Please set the lines down again exactly, from the top of the entries through the line that contains "environment every time.".

**Data listing**:
☆ ☆ ☆ ☆ ☆ ☆ ☆

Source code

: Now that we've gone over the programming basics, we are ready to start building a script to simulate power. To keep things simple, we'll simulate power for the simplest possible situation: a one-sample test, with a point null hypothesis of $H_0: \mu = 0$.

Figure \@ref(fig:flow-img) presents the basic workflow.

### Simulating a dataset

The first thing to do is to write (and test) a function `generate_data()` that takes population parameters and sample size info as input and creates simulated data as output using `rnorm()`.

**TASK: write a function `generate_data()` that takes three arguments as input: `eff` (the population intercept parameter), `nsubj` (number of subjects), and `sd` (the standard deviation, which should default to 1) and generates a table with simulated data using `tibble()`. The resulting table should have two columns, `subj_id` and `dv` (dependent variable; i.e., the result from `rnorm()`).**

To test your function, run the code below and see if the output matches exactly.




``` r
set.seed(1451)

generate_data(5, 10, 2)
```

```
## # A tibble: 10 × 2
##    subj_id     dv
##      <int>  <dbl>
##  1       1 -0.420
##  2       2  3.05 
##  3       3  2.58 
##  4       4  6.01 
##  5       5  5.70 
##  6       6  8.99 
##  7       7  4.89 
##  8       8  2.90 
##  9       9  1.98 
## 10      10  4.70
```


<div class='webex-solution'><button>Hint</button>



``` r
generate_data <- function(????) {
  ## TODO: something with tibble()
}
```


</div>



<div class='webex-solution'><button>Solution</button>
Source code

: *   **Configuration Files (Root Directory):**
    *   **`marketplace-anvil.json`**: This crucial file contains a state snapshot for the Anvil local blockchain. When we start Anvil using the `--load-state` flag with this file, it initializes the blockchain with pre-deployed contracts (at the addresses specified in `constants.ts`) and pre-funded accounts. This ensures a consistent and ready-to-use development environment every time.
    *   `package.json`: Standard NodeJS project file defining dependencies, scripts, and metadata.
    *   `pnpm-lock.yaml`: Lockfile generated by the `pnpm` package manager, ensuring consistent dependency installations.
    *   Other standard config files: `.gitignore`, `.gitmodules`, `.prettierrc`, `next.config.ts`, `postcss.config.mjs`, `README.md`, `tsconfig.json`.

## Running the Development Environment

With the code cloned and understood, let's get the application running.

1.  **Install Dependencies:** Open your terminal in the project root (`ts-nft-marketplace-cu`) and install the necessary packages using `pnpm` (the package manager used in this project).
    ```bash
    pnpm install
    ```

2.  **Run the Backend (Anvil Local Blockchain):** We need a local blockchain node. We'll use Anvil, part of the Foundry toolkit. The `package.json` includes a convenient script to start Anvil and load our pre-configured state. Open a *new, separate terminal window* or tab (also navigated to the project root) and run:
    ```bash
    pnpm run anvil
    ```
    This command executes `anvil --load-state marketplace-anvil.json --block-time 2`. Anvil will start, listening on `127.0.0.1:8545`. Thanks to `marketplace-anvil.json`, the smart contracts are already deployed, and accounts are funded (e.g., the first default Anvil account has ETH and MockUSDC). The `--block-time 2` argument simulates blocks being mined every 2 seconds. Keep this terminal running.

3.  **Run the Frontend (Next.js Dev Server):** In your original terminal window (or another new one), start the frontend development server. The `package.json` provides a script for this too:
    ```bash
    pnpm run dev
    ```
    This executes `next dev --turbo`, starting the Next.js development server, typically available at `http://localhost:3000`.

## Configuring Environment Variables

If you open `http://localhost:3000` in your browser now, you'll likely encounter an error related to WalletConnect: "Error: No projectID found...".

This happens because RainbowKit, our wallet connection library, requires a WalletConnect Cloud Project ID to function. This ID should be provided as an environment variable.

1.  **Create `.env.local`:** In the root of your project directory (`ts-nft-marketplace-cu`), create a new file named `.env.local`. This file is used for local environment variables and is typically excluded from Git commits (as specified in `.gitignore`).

☆ ☆ ☆ ☆ ☆ ☆ ☆

**Answer to this task**:
Source code

: Now that we've gone over the programming basics, we are ready to start building a script to simulate power. To keep things simple, we'll simulate power for the simplest possible situation: a one-sample test, with a point null hypothesis of $H_0: \mu = 0$.

Figure \@ref(fig:flow-img) presents the basic workflow.

### Simulating a dataset

The first thing to do is to write (and test) a function `generate_data()` that takes population parameters and sample size info as input and creates simulated data as output using `rnorm()`.

**TASK: write a function `generate_data()` that takes three arguments as input: `eff` (the population intercept parameter), `nsubj` (number of subjects), and `sd` (the standard deviation, which should default to 1) and generates a table with simulated data using `tibble()`. The resulting table should have two columns, `subj_id` and `dv` (dependent variable; i.e., the result from `rnorm()`).**

To test your function, run the code below and see if the output matches exactly.




``` r
set.seed(1451)

generate_data(5, 10, 2)
```

```
## # A tibble: 10 × 2
##    subj_id     dv
##      <int>  <dbl>
##  1       1 -0.420
##  2       2  3.05 
##  3       3  2.58 
##  4       4  6.01 
##  5       5  5.70 
##  6       6  8.99 
##  7       7  4.89 
##  8       8  2.90 
##  9       9  1.98 
## 10      10  4.70
```


<div class='webex-solution'><button>Hint</button>



``` r
generate_data <- function(????) {
  ## TODO: something with tibble()
}
```


</div>



<div class='webex-solution'><button>Solution</button>
Source code

: *   **Configuration Files (Root Directory):**
    *   **`marketplace-anvil.json`**: This crucial file contains a state snapshot for the Anvil local blockchain. When we start Anvil using the `--load-state` flag with this file, it initializes the blockchain with pre-deployed contracts (at the addresses specified in `constants.ts`) and pre-funded accounts. This ensures a consistent and ready-to-use development environment every time.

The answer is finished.